Eine Woche nach dem verheerenden Erdbeben in Taiwan arbeiten die Halbleiterproduzenten mit Hochdruck an der Reparatur ihrer Produktionsanlagen. Unser Büro in Taiwan berichtet allerdings von anhaltenden Problemen bei der Stromversorgung. Zeitweise war den Unternehmen im Hsinchu Industrial Park, dem Herz der taiwanischen IT-Produktion, nur ein Fünftel des benötigten Stroms zugeteilt worden, während in der Nacht in der Hauptstadt Taipeh alle Straßenbeleuchtungen brannten. Taiwans Stromversorger versprechen jedoch, dass sie mittlerweile 85 Prozent des Bedarfs decken können. Die Zuteilung für Hsinchu sieht vor, dass bis Freitag nächster Woche 154 Unternehmen mit mehr als 1000 kW Bedarf zwischen 7 Uhr früh und 22.30 Uhr mit 15 Prozent weniger Energie beliefert werden. Ein Manager von Taiwan Semiconductors, dem weltweit größten Chip-Hersteller, hatte bereits gestern erklärt, sein Unternehmen werde wieder voll mit Strom versorgt.

Während das Land über 1999 Todesopfer trauert, sind die taiwanischen Halbleiterhersteller offensichtlich mit einem blauen Auge davongekommen. Doch bis die Produktion wieder auf in vollen Touren läuft, kann bis zu einem Monat vergehen. Wie frühere Erdbeben in der Region gezeigt haben, ist jederzeit mit heftigen Nachbeben zu rechnen, die die Justierung und Kalibrierung der Anlagen erschweren oder unmöglich machen.

Vorliegende Einträge —
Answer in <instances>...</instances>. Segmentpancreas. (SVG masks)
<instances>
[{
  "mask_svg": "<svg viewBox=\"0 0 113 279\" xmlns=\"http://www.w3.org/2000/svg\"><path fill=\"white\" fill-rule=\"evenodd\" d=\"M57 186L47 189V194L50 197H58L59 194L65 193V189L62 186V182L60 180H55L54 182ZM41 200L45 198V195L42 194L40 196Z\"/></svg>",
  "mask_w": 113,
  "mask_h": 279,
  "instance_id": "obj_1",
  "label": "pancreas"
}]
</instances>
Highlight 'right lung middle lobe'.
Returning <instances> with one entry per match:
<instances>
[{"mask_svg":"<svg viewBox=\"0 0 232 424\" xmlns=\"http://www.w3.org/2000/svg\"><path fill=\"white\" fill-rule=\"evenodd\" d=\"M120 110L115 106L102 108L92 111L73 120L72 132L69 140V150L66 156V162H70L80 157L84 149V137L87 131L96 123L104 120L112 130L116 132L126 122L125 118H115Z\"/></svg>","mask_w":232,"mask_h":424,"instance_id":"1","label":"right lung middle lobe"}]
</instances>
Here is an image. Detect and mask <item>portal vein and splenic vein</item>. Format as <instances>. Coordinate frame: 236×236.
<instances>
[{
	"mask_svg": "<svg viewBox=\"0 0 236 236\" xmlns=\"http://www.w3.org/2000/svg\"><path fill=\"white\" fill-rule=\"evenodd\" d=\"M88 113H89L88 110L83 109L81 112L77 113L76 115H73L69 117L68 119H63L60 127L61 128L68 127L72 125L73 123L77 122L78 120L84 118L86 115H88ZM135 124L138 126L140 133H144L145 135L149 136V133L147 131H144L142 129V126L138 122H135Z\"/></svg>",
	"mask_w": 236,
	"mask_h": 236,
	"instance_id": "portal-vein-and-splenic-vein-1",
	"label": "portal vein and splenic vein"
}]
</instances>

Schriftliche Aufgaben —
A - Gib aus dem Textauszug über das Erdbeben in Taiwan den Abschnitt wortgetreu wieder, der mit „Während das Land“ beginnt und sich bis einschließlich „oder unmöglich machen.“ fortsetzt.
B - Beantworte die folgenden Fragen zum Textauszug über das Erdbeben in Taiwan.
(i) Welcher Anteil des benötigten Stroms war den Unternehmen im Hsinchu Industrial Park zeitweise zugeteilt worden?
(ii) Über wie viele Todesopfer trauert das Land?
(iii) Wie lange kann es dauern, bis die Produktion wieder auf vollen Touren läuft?
Verwende ausschließlich den Textauszug und nicht die Einträge.

Die Antworten —
A -
Während das Land über 1999 Todesopfer trauert, sind die taiwanischen Halbleiterhersteller offensichtlich mit einem blauen Auge davongekommen. Doch bis die Produktion wieder auf in vollen Touren läuft, kann bis zu einem Monat vergehen. Wie frühere Erdbeben in der Region gezeigt haben, ist jederzeit mit heftigen Nachbeben zu rechnen, die die Justierung und Kalibrierung der Anlagen erschweren oder unmöglich machen.

B -
(i) Ein Fünftel.
(ii) Über 1999 Todesopfer.
(iii) Bis zu einem Monat.